Healy 'super proud' after Ireland best ever Olympic cycling finish

Healy had held the solo lead with 28km to race.
Healy 'super proud' after Ireland best ever Olympic cycling finish

Ireland’s Ben Healy after the men's road race. Picture: ©INPHO/Ryan Byrne

Ben Healy finished tenth in the 272.1km men’s road race to record Ireland’s best-ever finish in Olympic cycling after an impressive attacking performance from the Irish duo of Healy and Ryan Mullen. 

Mullen went on the attack with three other riders just 70km in, and bridged to the leaders who were eventually distanced by the power of the Irish rider.

Healy counter attacked in typically forthright style from the main peloton alongside Alexiy Lutsenko with 92km remaining. After joining Mullen up front with 76km to go, who notably emptied the tank to put team mate Healy in with a shout, Mullen dropped back 10km later, and Healy pressed on with the Kazakhstani rider in tow. He was joined by a quality chase group and remained in in a lead break of three inside the last 30km when eventual race winner Remco Evenepoel and silver medal winner Valentin Madouas pressed on.

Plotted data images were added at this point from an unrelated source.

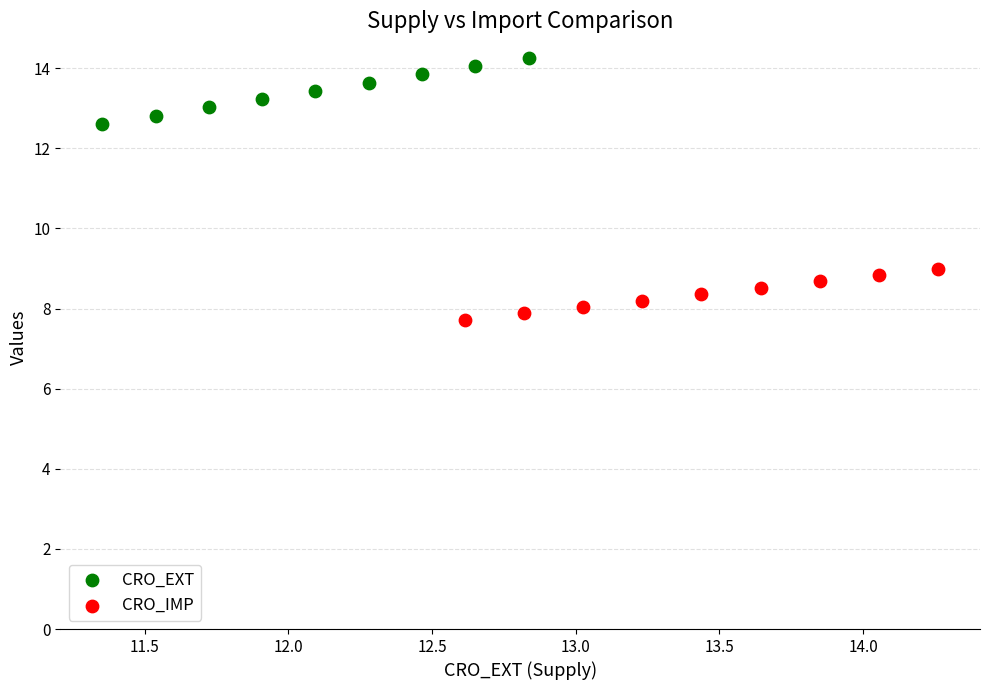

Which series reaches the minimum Y coordinate?

CRO_IMP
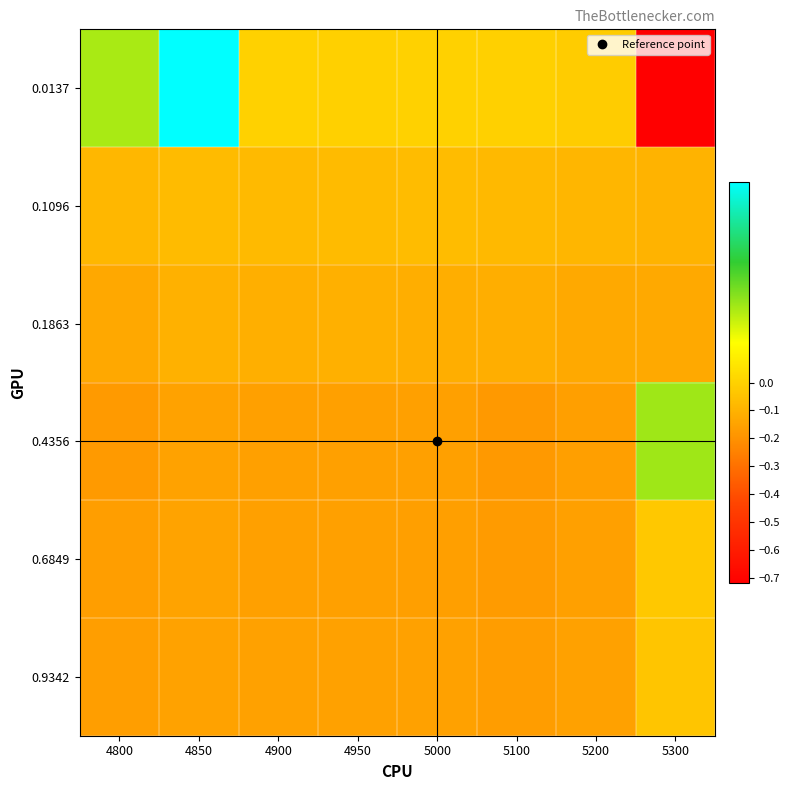

How many data points does each series have?

8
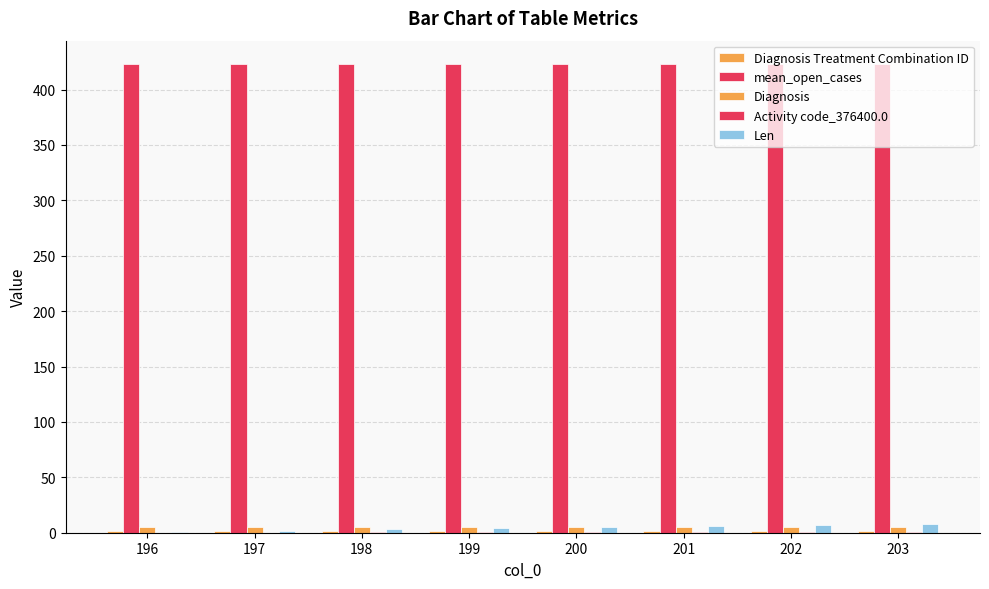

How many distinct data groups are displayed?

5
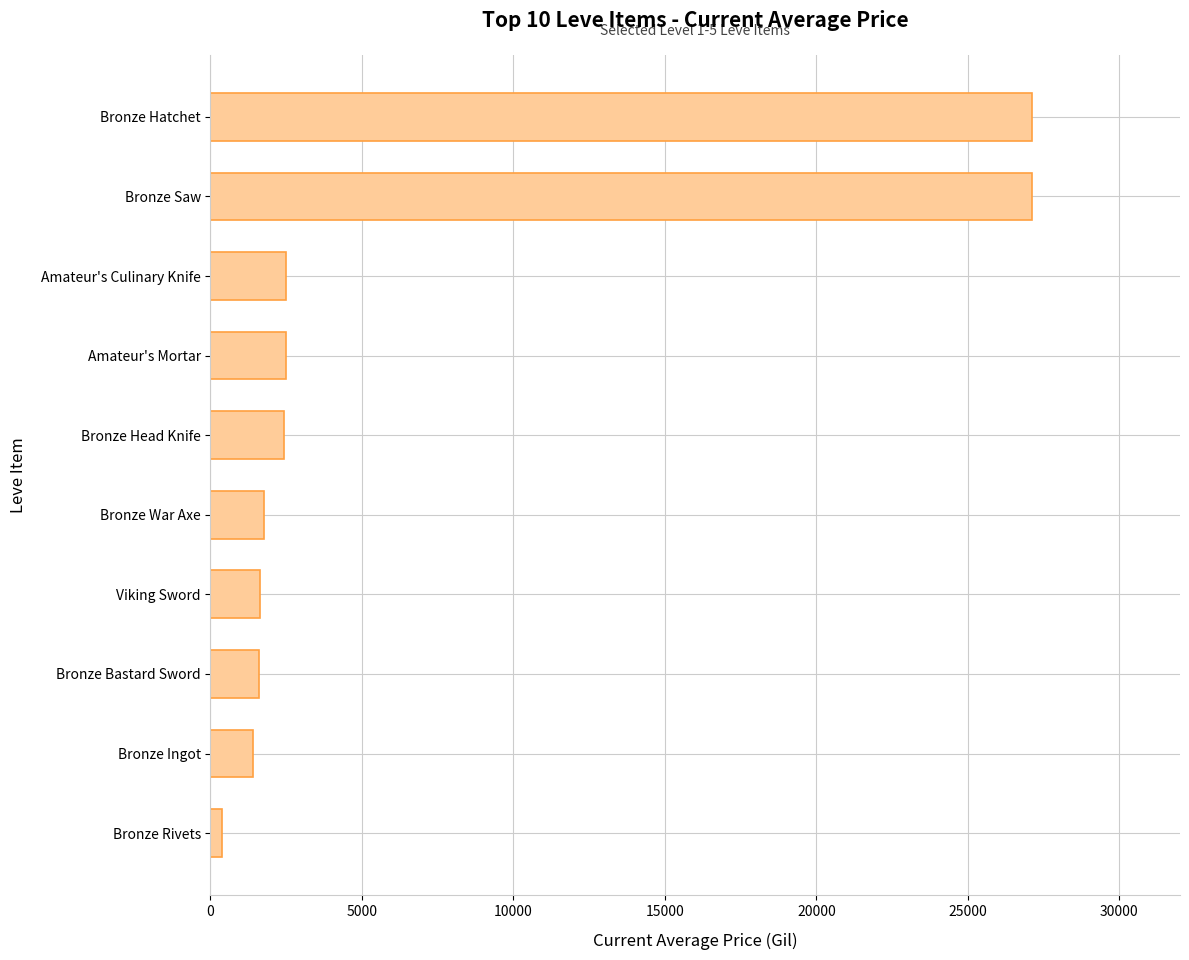

What is the difference between the values at Bronze Saw and Bronze Ingot?

25723.6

Healy was absorbed by the chasers but was still hung on with considerable grit an eight-rider group 1m16s down sprinting for the bronze medal at the Trocadero in the shadow of the Eiffel Tower on a memorable day for Irish cycling. After his breakaway heroics Ryan Mullen completed the race in 60th position, just under 16m 56s behind Evenepoel.

“I did what I could and played my cards the best way I knew how to, which gave me the best opportunity of trying to go for a medal," said Healy.

"I’m super proud of the performance and the team. I’ve got to be happy with that. Maybe if I had a little more in the tank I could’ve been super close to a medal but top ten is something to be proud of.”

Evenepoel overcame a late puncture to complete an historic Olympic time trial and road race double as he soloed to victory on the streets of Paris.

After more than six hours of racing the 24-year-old Belgian had dropped Frenchman Madouas to go solo and open up a gap of more than a minute.

But it was a cushion he would need as he lost pressure in the back wheel coming past the Louvre, scrambling for a spare bike with just 3.8 kilometres of the 273km race left to go.

There was initially a look of panic on Evenepoel's face as he begged a TV motorbike for a time check, but he had no reason to worry as he still won by one minute and 11 seconds from Madouas with another Frenchman, Christophe Laporte, third.

Evenepoel's victory made him the first ever man to win both the road race and the time trial in the same Olympic Games, and the first rider to do it since the Netherlands' Leontien Zijlaard-van Moorsel claimed the double at the Sydney Games in 2000.